## MATERIALS PROVIDED
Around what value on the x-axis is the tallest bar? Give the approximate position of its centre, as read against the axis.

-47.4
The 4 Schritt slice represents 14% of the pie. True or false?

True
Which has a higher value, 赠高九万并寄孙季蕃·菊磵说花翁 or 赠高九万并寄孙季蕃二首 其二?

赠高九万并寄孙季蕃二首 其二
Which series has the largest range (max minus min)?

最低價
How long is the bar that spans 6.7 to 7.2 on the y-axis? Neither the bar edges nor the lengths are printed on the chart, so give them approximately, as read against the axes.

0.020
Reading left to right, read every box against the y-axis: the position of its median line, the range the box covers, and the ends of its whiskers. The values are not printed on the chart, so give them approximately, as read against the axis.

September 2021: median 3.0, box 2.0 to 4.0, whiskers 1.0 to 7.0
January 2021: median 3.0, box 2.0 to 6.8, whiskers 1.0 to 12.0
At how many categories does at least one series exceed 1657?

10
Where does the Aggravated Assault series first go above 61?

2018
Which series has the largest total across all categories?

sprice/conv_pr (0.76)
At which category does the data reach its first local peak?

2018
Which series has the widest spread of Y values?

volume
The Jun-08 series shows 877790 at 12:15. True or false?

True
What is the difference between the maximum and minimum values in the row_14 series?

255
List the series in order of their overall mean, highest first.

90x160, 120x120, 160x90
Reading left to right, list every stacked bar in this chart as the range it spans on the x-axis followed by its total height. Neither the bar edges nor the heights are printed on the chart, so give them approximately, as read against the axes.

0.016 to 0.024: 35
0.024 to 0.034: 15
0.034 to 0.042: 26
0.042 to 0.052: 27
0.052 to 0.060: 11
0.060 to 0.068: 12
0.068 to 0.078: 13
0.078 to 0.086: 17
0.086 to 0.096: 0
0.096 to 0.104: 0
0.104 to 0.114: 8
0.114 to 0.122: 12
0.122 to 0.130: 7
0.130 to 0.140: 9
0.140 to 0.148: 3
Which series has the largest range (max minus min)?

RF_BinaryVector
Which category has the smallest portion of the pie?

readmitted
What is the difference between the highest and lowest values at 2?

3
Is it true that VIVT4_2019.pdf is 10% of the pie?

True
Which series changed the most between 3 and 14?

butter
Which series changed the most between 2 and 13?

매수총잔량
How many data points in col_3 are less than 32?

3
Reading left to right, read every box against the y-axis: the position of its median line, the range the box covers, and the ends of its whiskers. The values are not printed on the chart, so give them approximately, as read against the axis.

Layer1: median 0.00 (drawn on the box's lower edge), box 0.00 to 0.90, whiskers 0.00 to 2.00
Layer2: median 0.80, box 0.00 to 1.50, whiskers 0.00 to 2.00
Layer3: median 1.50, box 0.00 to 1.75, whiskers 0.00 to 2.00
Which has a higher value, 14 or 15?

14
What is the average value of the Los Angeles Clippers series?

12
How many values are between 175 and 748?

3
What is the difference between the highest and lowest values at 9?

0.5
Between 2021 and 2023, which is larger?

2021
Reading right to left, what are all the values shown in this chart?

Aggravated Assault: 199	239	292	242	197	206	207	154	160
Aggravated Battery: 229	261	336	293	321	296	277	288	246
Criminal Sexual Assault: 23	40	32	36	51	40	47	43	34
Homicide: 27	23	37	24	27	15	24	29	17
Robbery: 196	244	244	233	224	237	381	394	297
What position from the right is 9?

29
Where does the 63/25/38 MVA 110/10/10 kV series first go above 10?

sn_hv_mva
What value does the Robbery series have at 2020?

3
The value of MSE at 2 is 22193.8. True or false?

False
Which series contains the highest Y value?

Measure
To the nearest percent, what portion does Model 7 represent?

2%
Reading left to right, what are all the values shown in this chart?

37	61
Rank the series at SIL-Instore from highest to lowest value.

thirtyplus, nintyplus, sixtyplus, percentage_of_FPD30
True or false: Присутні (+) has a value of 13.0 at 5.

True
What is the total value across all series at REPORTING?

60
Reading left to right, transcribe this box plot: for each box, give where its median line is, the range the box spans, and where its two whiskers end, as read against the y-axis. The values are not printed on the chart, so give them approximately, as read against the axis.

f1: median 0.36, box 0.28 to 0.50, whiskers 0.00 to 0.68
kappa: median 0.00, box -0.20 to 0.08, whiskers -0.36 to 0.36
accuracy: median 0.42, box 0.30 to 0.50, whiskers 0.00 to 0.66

## WHAT TO PRODUCE
Update the lines starting at the one containing "thirtyplus, nintyplus, sixtyplus, percentage_of_FPD30" and ending at the end of the items, with "median line" replaced by "middle line" and everything else left unchanged.

## TASK RESPONSE
thirtyplus, nintyplus, sixtyplus, percentage_of_FPD30
True or false: Присутні (+) has a value of 13.0 at 5.

True
What is the total value across all series at REPORTING?

60
Reading left to right, transcribe this box plot: for each box, give where its middle line is, the range the box spans, and where its two whiskers end, as read against the y-axis. The values are not printed on the chart, so give them approximately, as read against the axis.

f1: median 0.36, box 0.28 to 0.50, whiskers 0.00 to 0.68
kappa: median 0.00, box -0.20 to 0.08, whiskers -0.36 to 0.36
accuracy: median 0.42, box 0.30 to 0.50, whiskers 0.00 to 0.66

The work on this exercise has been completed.